Mein Leben war wie eine endlose Achterbahnfahrt. Ab und zu entgleiste der Zug und fährt ohne Schienen weiter.

Ich war 2004 / 2006 in der psychiatrischen Klinik, dort wurde endlich die Bahnfahrt gestoppt. In Kursen / Therapien von der Klinik, hatte ich sehr viele Aha-Erlebnisse.

Für mich war dann schnell klar, dass ich eine andere Lebensrichtung einschlagen muss. Die Aufenthafte in der Klinik erlebte ich Positiv und sehr lehrreich.

Für mich war ein selbständiges Leben immer an erster Stelle. Habe gelernt achtsam mit mir umzugehen.
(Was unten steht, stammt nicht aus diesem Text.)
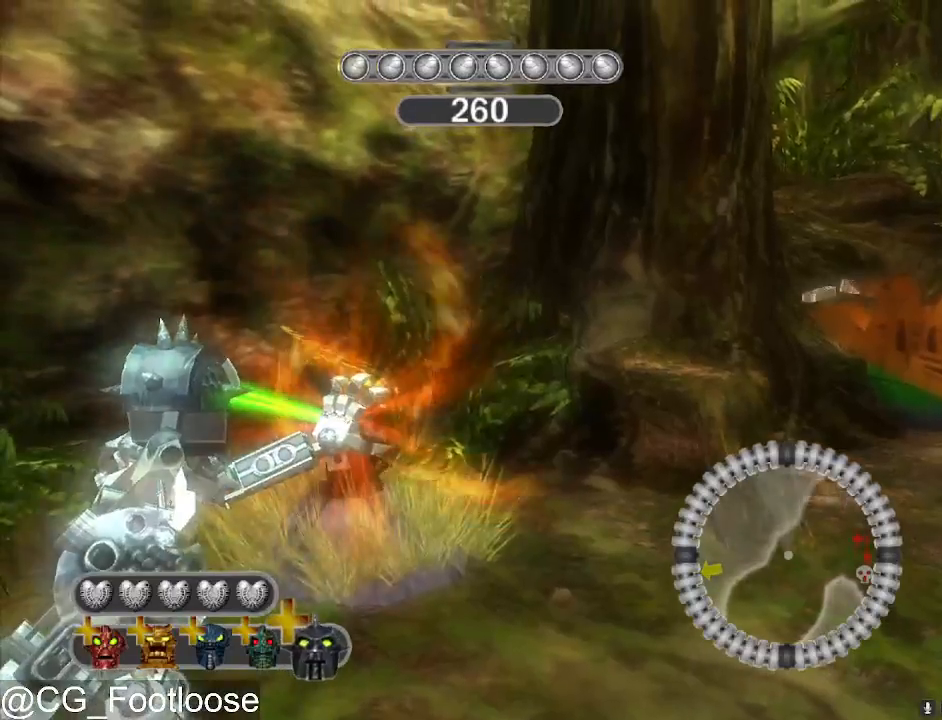
{"keys": ["space"], "mouse": [], "mouse_move": "still", "events": []}
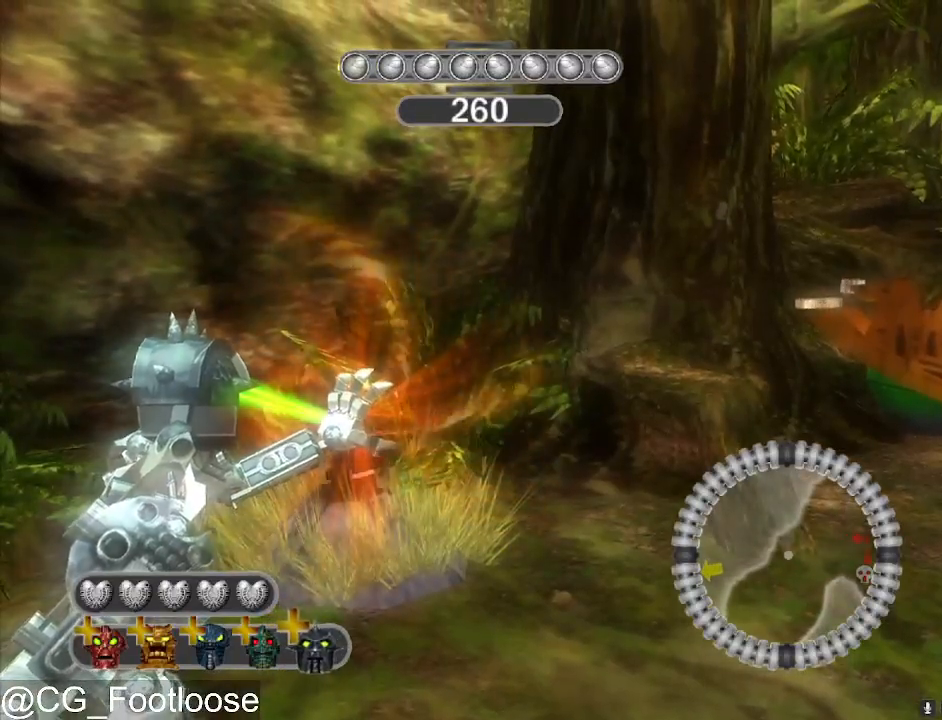
{"keys": ["space", "w"], "mouse": [], "mouse_move": "still", "events": [[333, "w", "down"]]}
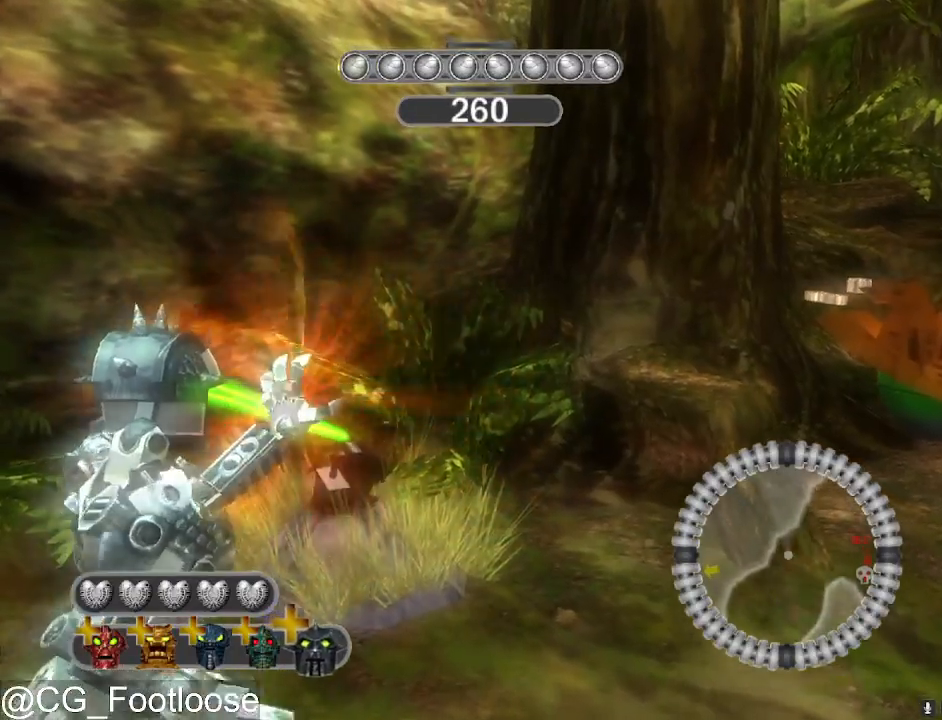
{"keys": ["space"], "mouse": [], "mouse_move": "still", "events": [[450, "w", "up"]]}
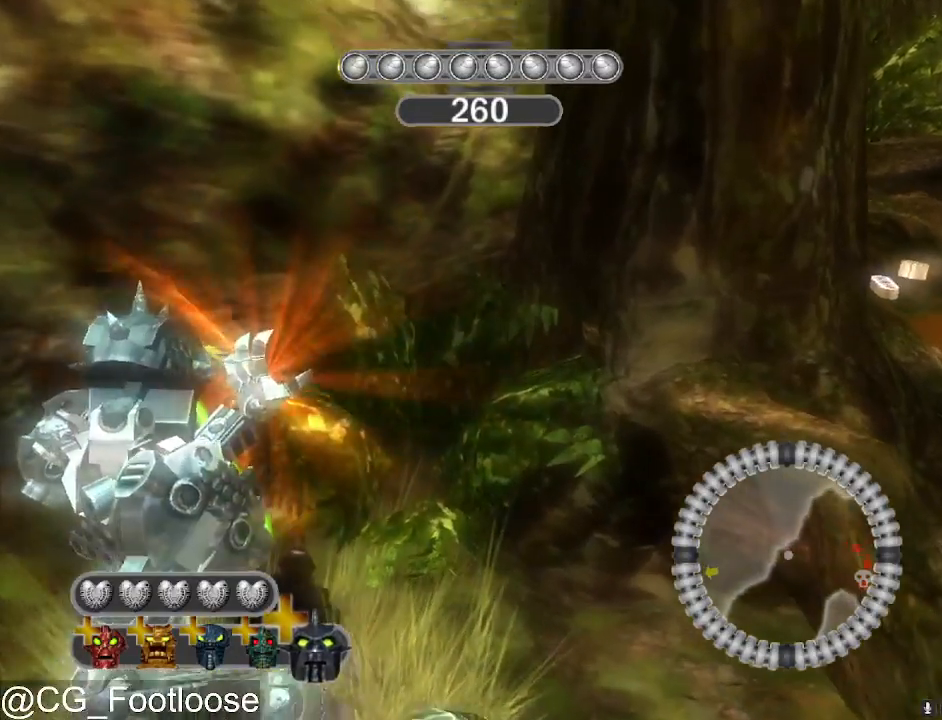
{"keys": ["space"], "mouse": [], "mouse_move": "still", "events": []}
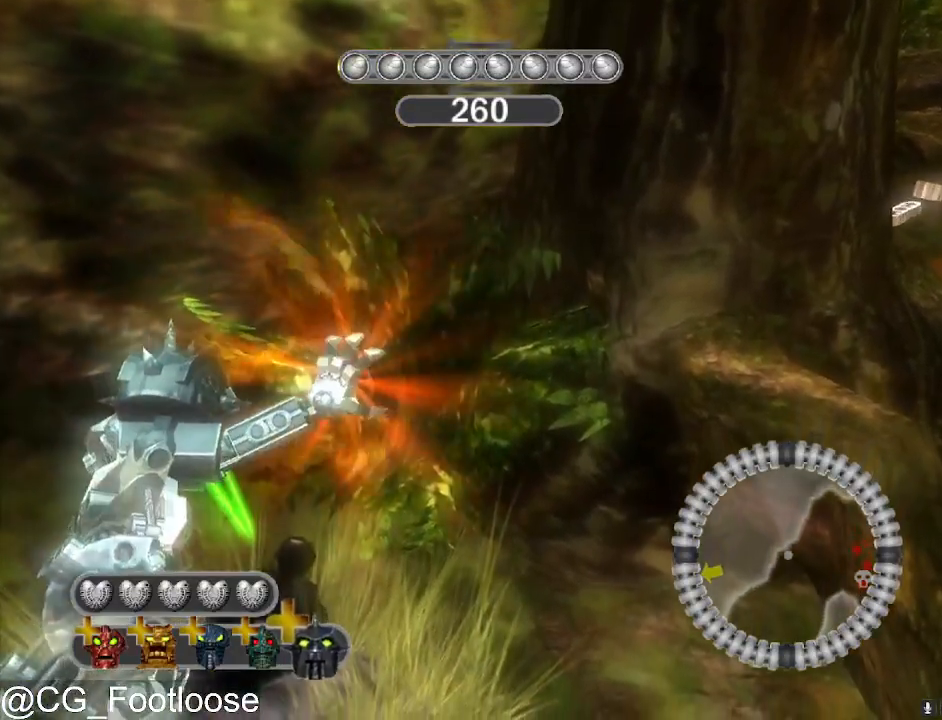
{"keys": ["space"], "mouse": [], "mouse_move": "still", "events": []}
Auch mal Nein zu sagen, falls nötig auch die Notbremse zu ziehen. Heute bin ich sehr stolz auf mein Leben, dass ich Stück fur Stück zurückgewann.

Ich war immer ein sehr sozialer Mensch. Deshalb kann ich den Verein mit meinen sehr grossen Lebenserfahrungen unterstützen. Packen wir’s gemeinsam an, wir haben noch sehr viel Arbeit vor uns. Mit euch schaffen wir’s.

Tanja Bernhard
Tanja BernhardAllrounderin
Betroffene

Ich engagiere mich für den Verein «GLElCH UND ANDERS Schweiz», weil ich meine Erfahrungen weitergeben möchte und mich für die psychische Gesundheit einsetzten will.

Es ist mir ein Anliegen das Wissen über psychische Erkrankungen in der Gesellschaft zu fördern und Vorurteile zu bekämpfen.

Sara Salzmann
Sara SalzmannVorstands-Mitglied
Seeklinik Brunnen (Leiterin Kooperationsmanagement) und AMEOS (Projektleiterin AMEOS Stadtpraxen AG)

Meine Motivation und meine Überzeugung: ich setze mich für die Entstigmatisierung der Psychiatrie ein und für die Gleichbehandlung von Menschen mit psychischen Erkrankungen. Die Sensibilisierung der Öffentlichkeit und der Unternehmen/Arbeitgeber ist mir ein grosses Anliegen. Eine zukunftsgerichtete integrierte Patientenversorgung soll bereits bei der Prävention und Früherkennung beginnen. Damit betrifft das Thema „Psychische Gesundheit“ alle Menschen – gleich und anders.